Work request a -
Reproduce the lines of the records from the line containing "Government Priorities" through the line containing "quality of our services as much as possible.", including both of those lines. Leave the pictures out of your copy.

Quoted passage -
....

Cold Chicken and Heated Arguments
There’s a moment after a South African funeral when the real ceremony begins. Not in the church, not at the gravesite. After the priest has said his final prayer and the tombstone has settled into the red, sunbaked earth, people drift toward the house. The air is heavy with silence and simmering heat, the kind of humidity that makes dresses stick and emotions rise. Somewhere inside, the food has already been laid out, warm pap that’s starting to congeal at the edges, chicken that’s gone cold and shiny, the occasional bowl of beetroot that stains the serving spoon purple. And standing in front of it all is a quiet expectation. Eat. Speak. Stay a while. But everyone knows it’s not just about the food.
Funerals in South Africa, especially in small towns and close-knit communities, are a strange brew of ritual, performance, and unresolved history. They’re supposed to be about the person who has passed. But often, they end up being about the people left behind, and the things they haven’t said to each other in years.

....

Data extract -
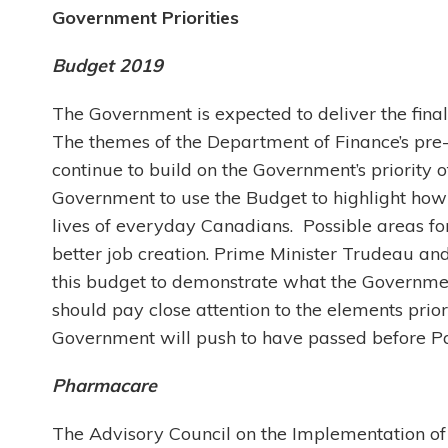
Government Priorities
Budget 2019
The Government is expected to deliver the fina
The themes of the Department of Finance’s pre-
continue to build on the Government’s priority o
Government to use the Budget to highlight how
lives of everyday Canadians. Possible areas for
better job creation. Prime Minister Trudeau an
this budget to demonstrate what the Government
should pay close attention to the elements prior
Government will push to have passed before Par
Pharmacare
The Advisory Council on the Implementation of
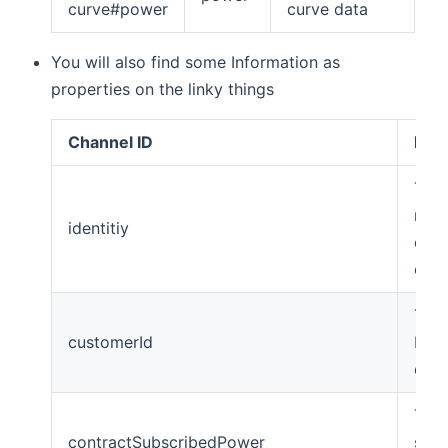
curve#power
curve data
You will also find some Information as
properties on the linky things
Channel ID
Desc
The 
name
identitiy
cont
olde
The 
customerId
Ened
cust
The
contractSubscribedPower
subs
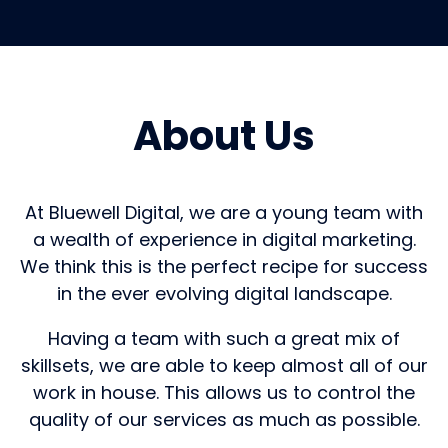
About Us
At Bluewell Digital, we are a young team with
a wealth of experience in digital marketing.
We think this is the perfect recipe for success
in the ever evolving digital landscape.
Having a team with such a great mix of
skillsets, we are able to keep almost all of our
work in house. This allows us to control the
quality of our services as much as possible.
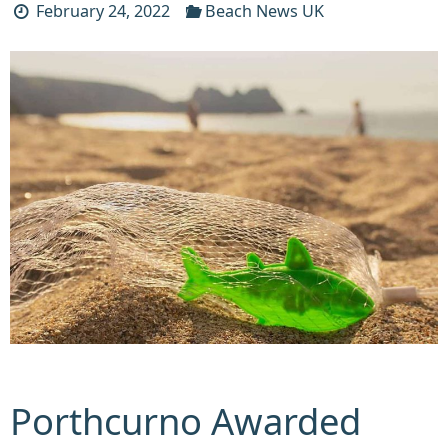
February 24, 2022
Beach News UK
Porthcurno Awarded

....

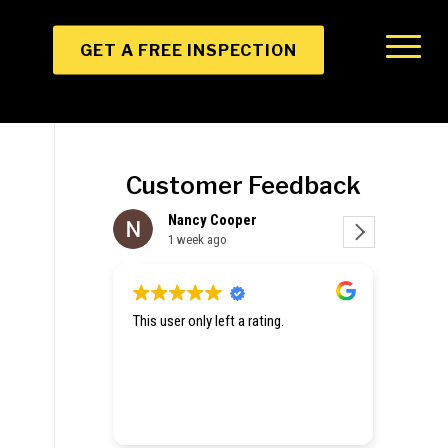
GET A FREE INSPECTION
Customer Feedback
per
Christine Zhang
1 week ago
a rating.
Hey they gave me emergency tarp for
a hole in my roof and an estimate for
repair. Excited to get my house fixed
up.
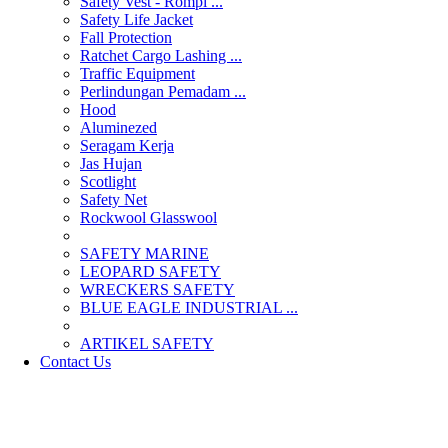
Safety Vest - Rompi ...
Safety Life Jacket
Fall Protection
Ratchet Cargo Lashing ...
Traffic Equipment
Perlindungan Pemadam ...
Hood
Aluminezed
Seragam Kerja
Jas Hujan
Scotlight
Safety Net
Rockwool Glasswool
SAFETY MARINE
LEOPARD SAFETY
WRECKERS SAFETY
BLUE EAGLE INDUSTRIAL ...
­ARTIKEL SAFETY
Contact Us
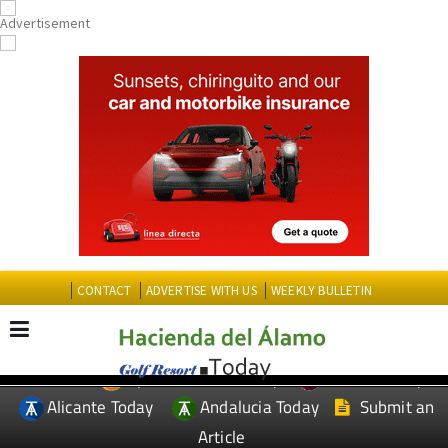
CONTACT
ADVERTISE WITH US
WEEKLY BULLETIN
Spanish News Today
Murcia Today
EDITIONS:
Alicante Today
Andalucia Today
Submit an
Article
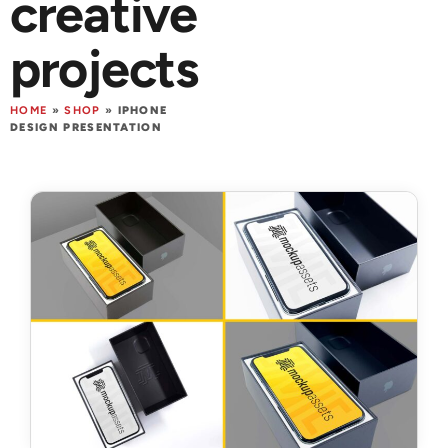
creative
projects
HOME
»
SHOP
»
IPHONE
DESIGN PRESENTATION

....

Work request b -
In the passage on South African funerals, what color does the beetroot stain the serving spoon?

Task result a -
Government Priorities
Budget 2019
The Government is expected to deliver the fina
The themes of the Department of Finance’s pre-
continue to build on the Government’s priority o
Government to use the Budget to highlight how
lives of everyday Canadians. Possible areas for
better job creation. Prime Minister Trudeau an
this budget to demonstrate what the Government
should pay close attention to the elements prior
Government will push to have passed before Par
Pharmacare
The Advisory Council on the Implementation of
curve#power
curve data
You will also find some Information as
properties on the linky things
Channel ID
Desc
The 
name
identitiy
cont
olde
The 
customerId
Ened
cust
The
contractSubscribedPower
subs
About Us
At Bluewell Digital, we are a young team with
a wealth of experience in digital marketing.
We think this is the perfect recipe for success
in the ever evolving digital landscape.
Having a team with such a great mix of
skillsets, we are able to keep almost all of our
work in house. This allows us to control the
quality of our services as much as possible.

Task result b -
Purple.